**YOUR TASK:**
Print the lines below verbatim, beginning at the line that contains "genus: Woodwardia" and stopping after the line that contains "common name: Darwin's barberry". Include nothing else.

Data items:
============

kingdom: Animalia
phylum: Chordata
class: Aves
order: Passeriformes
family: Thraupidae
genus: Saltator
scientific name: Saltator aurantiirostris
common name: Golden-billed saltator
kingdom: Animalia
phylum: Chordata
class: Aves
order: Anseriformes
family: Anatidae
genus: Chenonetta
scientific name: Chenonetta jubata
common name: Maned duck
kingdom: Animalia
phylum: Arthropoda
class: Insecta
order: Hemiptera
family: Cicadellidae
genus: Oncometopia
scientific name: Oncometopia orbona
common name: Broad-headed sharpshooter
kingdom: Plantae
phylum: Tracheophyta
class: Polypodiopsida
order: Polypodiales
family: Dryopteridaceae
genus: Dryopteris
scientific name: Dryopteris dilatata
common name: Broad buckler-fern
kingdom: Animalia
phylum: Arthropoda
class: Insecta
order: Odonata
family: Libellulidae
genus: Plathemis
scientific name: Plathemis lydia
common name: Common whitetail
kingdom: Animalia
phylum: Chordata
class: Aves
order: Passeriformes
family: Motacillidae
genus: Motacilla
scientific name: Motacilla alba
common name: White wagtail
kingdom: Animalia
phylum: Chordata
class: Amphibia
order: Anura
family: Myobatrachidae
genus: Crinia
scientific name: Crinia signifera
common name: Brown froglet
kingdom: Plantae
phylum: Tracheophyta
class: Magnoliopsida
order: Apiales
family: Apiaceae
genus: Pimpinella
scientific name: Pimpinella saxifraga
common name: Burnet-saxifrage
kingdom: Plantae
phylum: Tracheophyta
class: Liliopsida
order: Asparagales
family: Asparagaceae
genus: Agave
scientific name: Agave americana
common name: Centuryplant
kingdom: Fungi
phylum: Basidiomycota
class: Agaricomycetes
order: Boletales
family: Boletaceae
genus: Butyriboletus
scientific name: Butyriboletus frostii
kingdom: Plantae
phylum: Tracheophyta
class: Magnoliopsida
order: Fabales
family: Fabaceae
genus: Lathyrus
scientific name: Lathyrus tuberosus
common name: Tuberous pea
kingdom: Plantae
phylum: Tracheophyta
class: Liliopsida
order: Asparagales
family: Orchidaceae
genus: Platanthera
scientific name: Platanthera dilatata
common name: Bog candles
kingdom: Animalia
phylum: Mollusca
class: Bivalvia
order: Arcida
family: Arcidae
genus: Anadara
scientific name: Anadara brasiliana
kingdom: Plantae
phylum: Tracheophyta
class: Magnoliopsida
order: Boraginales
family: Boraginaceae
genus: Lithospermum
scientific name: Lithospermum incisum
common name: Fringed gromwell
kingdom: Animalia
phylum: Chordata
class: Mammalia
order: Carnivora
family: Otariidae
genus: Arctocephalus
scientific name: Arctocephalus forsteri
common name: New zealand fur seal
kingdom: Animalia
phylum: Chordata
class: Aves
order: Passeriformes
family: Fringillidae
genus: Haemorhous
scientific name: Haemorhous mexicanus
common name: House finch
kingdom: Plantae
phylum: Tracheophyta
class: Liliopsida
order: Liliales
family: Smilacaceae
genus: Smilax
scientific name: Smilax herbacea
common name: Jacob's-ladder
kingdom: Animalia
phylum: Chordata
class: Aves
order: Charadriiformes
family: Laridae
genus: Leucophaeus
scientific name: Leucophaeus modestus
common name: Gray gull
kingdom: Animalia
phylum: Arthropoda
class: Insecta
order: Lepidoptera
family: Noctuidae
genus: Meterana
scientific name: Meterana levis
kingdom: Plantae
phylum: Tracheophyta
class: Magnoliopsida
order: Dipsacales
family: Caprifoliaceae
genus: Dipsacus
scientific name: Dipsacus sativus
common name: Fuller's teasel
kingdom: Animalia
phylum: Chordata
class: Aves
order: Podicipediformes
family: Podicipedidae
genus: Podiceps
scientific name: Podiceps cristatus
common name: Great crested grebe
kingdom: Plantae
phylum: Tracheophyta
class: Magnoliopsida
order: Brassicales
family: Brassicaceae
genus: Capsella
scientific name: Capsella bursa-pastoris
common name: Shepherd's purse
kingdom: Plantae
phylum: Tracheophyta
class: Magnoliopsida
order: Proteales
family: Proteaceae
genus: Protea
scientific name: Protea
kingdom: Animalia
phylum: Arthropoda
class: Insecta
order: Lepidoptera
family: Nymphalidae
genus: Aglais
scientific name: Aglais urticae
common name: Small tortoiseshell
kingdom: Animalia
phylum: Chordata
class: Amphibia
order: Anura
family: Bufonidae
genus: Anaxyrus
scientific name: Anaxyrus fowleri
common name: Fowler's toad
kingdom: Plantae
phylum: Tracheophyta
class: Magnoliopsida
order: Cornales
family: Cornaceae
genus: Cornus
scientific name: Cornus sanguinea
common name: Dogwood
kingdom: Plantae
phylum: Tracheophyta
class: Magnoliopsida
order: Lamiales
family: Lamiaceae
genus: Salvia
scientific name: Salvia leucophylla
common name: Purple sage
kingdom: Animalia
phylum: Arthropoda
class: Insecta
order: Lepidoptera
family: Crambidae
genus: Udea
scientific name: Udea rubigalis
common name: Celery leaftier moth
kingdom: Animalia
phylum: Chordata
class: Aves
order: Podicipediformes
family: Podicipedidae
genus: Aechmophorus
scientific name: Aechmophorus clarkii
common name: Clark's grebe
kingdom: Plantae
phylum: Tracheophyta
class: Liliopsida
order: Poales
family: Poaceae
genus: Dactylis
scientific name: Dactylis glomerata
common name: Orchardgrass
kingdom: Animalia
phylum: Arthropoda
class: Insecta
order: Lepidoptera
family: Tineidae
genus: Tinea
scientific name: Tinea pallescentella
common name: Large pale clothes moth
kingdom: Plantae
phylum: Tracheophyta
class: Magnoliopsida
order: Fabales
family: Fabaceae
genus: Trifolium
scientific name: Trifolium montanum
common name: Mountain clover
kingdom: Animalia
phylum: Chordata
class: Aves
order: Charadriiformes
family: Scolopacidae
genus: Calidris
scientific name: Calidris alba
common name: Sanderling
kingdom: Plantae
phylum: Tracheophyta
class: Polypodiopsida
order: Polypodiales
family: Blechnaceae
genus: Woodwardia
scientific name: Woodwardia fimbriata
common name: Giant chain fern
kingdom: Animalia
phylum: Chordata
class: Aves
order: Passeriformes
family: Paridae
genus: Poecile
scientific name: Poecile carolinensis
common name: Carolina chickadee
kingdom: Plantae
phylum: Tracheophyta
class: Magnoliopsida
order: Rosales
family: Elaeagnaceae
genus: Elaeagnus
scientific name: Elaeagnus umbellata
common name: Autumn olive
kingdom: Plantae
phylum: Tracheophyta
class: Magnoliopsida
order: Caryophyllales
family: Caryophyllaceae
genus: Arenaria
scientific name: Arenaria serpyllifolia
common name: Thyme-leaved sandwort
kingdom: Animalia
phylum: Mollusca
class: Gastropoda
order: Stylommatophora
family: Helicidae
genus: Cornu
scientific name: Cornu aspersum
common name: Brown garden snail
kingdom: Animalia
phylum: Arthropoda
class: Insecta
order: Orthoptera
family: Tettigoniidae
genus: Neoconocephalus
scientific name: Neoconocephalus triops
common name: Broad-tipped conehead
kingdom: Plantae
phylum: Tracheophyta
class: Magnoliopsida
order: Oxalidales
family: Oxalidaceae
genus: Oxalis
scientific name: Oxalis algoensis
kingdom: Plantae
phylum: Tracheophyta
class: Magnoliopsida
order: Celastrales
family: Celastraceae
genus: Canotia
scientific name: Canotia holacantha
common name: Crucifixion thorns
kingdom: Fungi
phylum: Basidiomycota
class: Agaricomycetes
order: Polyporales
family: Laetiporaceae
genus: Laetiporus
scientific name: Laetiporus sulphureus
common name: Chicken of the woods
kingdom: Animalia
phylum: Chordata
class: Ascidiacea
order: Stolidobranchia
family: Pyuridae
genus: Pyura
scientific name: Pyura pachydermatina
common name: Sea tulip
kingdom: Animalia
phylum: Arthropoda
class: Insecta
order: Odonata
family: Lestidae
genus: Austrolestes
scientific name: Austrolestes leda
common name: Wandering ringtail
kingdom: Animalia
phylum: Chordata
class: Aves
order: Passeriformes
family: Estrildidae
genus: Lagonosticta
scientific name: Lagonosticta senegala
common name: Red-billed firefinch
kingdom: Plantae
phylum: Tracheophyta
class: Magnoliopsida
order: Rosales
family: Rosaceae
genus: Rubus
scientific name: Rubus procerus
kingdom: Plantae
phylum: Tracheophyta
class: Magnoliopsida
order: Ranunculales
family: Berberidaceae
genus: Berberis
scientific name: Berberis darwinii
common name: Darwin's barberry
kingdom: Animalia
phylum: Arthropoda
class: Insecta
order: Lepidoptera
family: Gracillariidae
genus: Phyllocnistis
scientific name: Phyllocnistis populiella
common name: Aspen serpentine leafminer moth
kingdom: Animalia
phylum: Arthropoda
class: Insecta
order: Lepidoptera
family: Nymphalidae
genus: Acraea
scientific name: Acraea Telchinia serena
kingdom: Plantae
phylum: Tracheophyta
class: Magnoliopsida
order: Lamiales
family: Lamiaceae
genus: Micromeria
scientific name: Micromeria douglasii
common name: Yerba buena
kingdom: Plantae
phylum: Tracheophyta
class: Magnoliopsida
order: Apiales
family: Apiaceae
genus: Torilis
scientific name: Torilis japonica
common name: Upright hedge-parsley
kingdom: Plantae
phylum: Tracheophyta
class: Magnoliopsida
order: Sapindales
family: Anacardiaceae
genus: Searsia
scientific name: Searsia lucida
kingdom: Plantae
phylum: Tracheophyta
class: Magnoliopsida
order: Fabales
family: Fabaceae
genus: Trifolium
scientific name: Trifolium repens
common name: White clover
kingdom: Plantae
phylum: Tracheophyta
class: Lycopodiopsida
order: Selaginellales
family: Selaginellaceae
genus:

============

**OUTPUT FOR THIS EXERCISE:**
genus: Woodwardia
scientific name: Woodwardia fimbriata
common name: Giant chain fern
kingdom: Animalia
phylum: Chordata
class: Aves
order: Passeriformes
family: Paridae
genus: Poecile
scientific name: Poecile carolinensis
common name: Carolina chickadee
kingdom: Plantae
phylum: Tracheophyta
class: Magnoliopsida
order: Rosales
family: Elaeagnaceae
genus: Elaeagnus
scientific name: Elaeagnus umbellata
common name: Autumn olive
kingdom: Plantae
phylum: Tracheophyta
class: Magnoliopsida
order: Caryophyllales
family: Caryophyllaceae
genus: Arenaria
scientific name: Arenaria serpyllifolia
common name: Thyme-leaved sandwort
kingdom: Animalia
phylum: Mollusca
class: Gastropoda
order: Stylommatophora
family: Helicidae
genus: Cornu
scientific name: Cornu aspersum
common name: Brown garden snail
kingdom: Animalia
phylum: Arthropoda
class: Insecta
order: Orthoptera
family: Tettigoniidae
genus: Neoconocephalus
scientific name: Neoconocephalus triops
common name: Broad-tipped conehead
kingdom: Plantae
phylum: Tracheophyta
class: Magnoliopsida
order: Oxalidales
family: Oxalidaceae
genus: Oxalis
scientific name: Oxalis algoensis
kingdom: Plantae
phylum: Tracheophyta
class: Magnoliopsida
order: Celastrales
family: Celastraceae
genus: Canotia
scientific name: Canotia holacantha
common name: Crucifixion thorns
kingdom: Fungi
phylum: Basidiomycota
class: Agaricomycetes
order: Polyporales
family: Laetiporaceae
genus: Laetiporus
scientific name: Laetiporus sulphureus
common name: Chicken of the woods
kingdom: Animalia
phylum: Chordata
class: Ascidiacea
order: Stolidobranchia
family: Pyuridae
genus: Pyura
scientific name: Pyura pachydermatina
common name: Sea tulip
kingdom: Animalia
phylum: Arthropoda
class: Insecta
order: Odonata
family: Lestidae
genus: Austrolestes
scientific name: Austrolestes leda
common name: Wandering ringtail
kingdom: Animalia
phylum: Chordata
class: Aves
order: Passeriformes
family: Estrildidae
genus: Lagonosticta
scientific name: Lagonosticta senegala
common name: Red-billed firefinch
kingdom: Plantae
phylum: Tracheophyta
class: Magnoliopsida
order: Rosales
family: Rosaceae
genus: Rubus
scientific name: Rubus procerus
kingdom: Plantae
phylum: Tracheophyta
class: Magnoliopsida
order: Ranunculales
family: Berberidaceae
genus: Berberis
scientific name: Berberis darwinii
common name: Darwin's barberry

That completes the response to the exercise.